Obstbäume und Beeren - die süße Verführung im Garten

Wer einen ausreichend großen Garten hat, sollte es sich nicht nehmen lassen auch Obstbäume zu pflanzen und Beeren anzubauen, denn was gibt es im Sommer schöneres, als die eigenen leckeren Früchte zu essen?


Ein eigener Obst- und Beerengarten ist perfekt für alle Naschkatzen. Zudem ist selbst gezogenes Obst äußerst vitaminreich, lecker und gesund. Wer kennt nicht den geschmacklichen Unterschied zwischen gekauften Obst und selbst angebauten? Irgendwie schmeckt der Apfel aus dem Garten immer fruchtiger und aromatischer. Man spart sich nicht nur eine Menge Pestizide, die man bei Supermarktobst mitisst, darüber hinaus spart man in der Obstsaison auch eine Menge Geld und erhält dafür hochwertigere Lebensmittel. Manche Obstsorten lassen sich wunderbar über den Winter im Keller lagern, sodass Sie selbst dann frisches Obst vorrätig haben. Es muss lediglich etwas Arbeit in die Pflege Ihres Obstgartens gesteckt werden.

Säulenobst für kleine Gärten
Wer nicht schon von vornherein Obstbäume in seinem Garten hat, muss zunächst etwas Geld investieren und sich junge Obstbäume am besten aus einer Baumschule besorgen. Bei einem eher kleinen Garten kann man dabei auf sogenanntes Säulenobst zurückgreifen. Dies sind Obstbäume, die schmal in Höhe wachsen und nicht in die Breite und somit wenig Platz beanspruchen. In diesem „Format“ sind gewöhnlich Apfel-, Birnen-, Kirsch- und Pflaumenbäume erhältlich. Man kann das Säulenobst zunächst in Kübeln größerziehen, je nachdem wie groß sie schon beim Kauf sind, oder man pflanzt sie in ein Beet.
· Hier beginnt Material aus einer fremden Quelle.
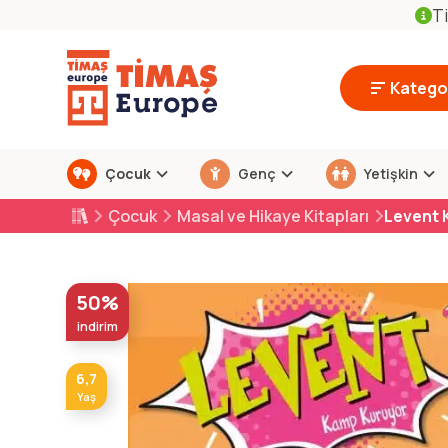
Ti
Kategor
Çocuk
Genç
Yetişkin
Çocuk
Masal ve Hikaye Kitapları
Levent 
50%
indirim
6,7
Yaş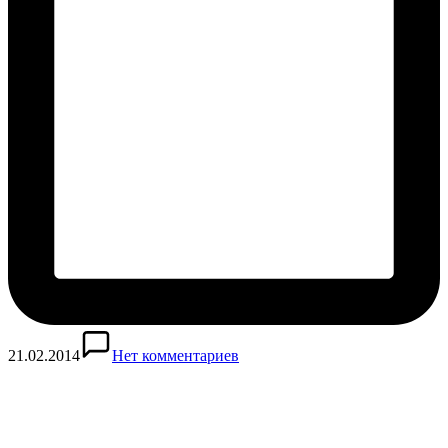
21.02.2014
Нет комментариев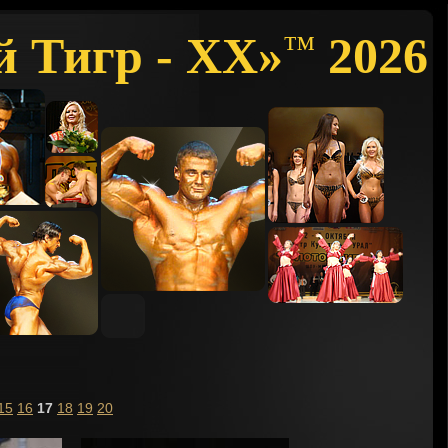
й Тигр - XX»
2026
™
15
16
17
18
19
20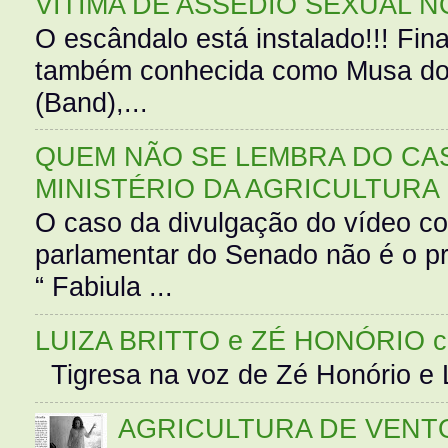
VÍTIMA DE ASSÉDIO SEXUAL N
O escândalo está instalado!!! Fina
também conhecida como Musa do 
(Band),...
QUEM NÃO SE LEMBRA DO CAS
MINISTÉRIO DA AGRICULTURA
O caso da divulgação do vídeo c
parlamentar do Senado não é o pr
“ Fabiula ...
LUIZA BRITTO e ZÉ HONÓRIO 
Tigresa na voz de Zé Honório e L
AGRICULTURA DE VENT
Dabei reicht ein Abstand von 1 bis 1,5 Meter zueinander.

Garten mit Beeren und anderem Obst
Obstbäume und Beerensträucher können auch platzsparend kombiniert werden, indem man die freien Flächen zwischen den Obstbäumen mit den niedrigen Beerensträuchern bepflanzt, beispielsweise Heidelbeeren, Himbeeren, Brombeeren und vieles mehr. Der Abstand zwischen den Bäumen sollte allerdings größer gehalten werden, als bei dem Säulenobst. Sowohl Obstbäume als auch Beerensträucher fühlen sich auf neutralem Boden wohl und lassen sich so gut auf einer Fläche kombiniert anbauen. Eine Ausnahme sind aber die Heidelbeeren, die eher sauren Boden bevorzugen. Diese kann man einfach in einen Extra-Kübel setzen, den man mit entsprechender Erde befüllt und düngt.

Was es zu beachten gilt
Eine Kombination von Obst- und Gemüsegarten wird häufig ausprobiert, aber ist nicht ganz unproblematisch. Obstbäume durchwurzeln die Beete sehr schnell und nehmen dem Gemüse Nährstoffe und Wasser weg. Daher sollte man bei einem Mischgarten entweder die Bereiche klar nach Obst und Gemüse aufteilen, oder klein wachsende Obstbäume nehmen. Auch ist nicht jede Gemüsesorte ein guter Nachbar für Obstbäume. Erbsen beispielsweise sind gut geeignet, da sie nicht viele Nährstoffe brauchen, und den Boden gut auflockern. Kohl, Möhren oder Spargel dagegen sind Nährstoffkonkurrenten.